- _DESCRIPTION OF THE TASK_
Below are records; copy every line in them that holds the word "Сочи".
** MATERIAL TO PROCESS follows **
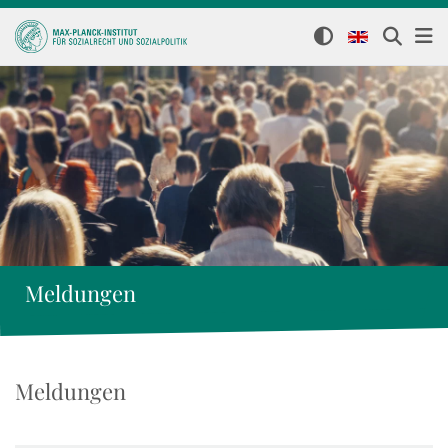
Meldungen
Meldungen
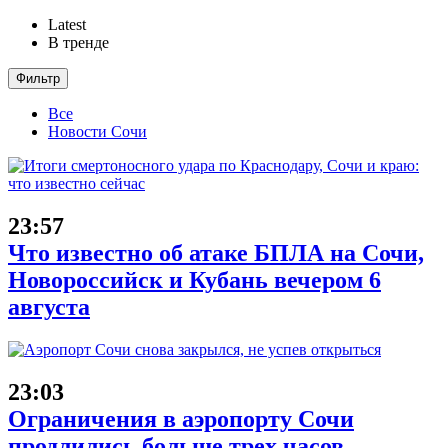
Latest
В тренде
Фильтр
Все
Новости Сочи
23:57
Что известно об атаке БПЛА на Сочи,
Новороссийск и Кубань вечером 6
августа
23:03
Ограничения в аэропорту Сочи
продлились больше трех часов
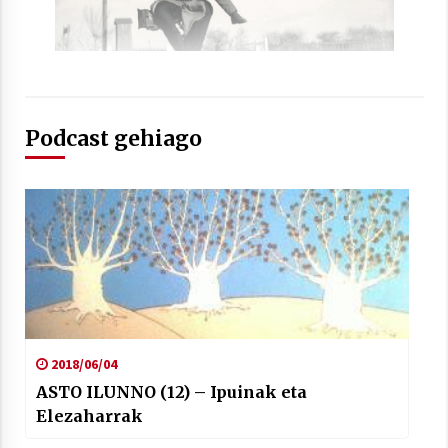
Podcast gehiago
2018/06/04
ASTO ILUNNO (12) – Ipuinak eta
Elezaharrak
** End of MATERIAL TO PROCESS **
- _SOLUTION TO THE PROBLEM_
Новости Сочи
Что известно об атаке БПЛА на Сочи,
Ограничения в аэропорту Сочи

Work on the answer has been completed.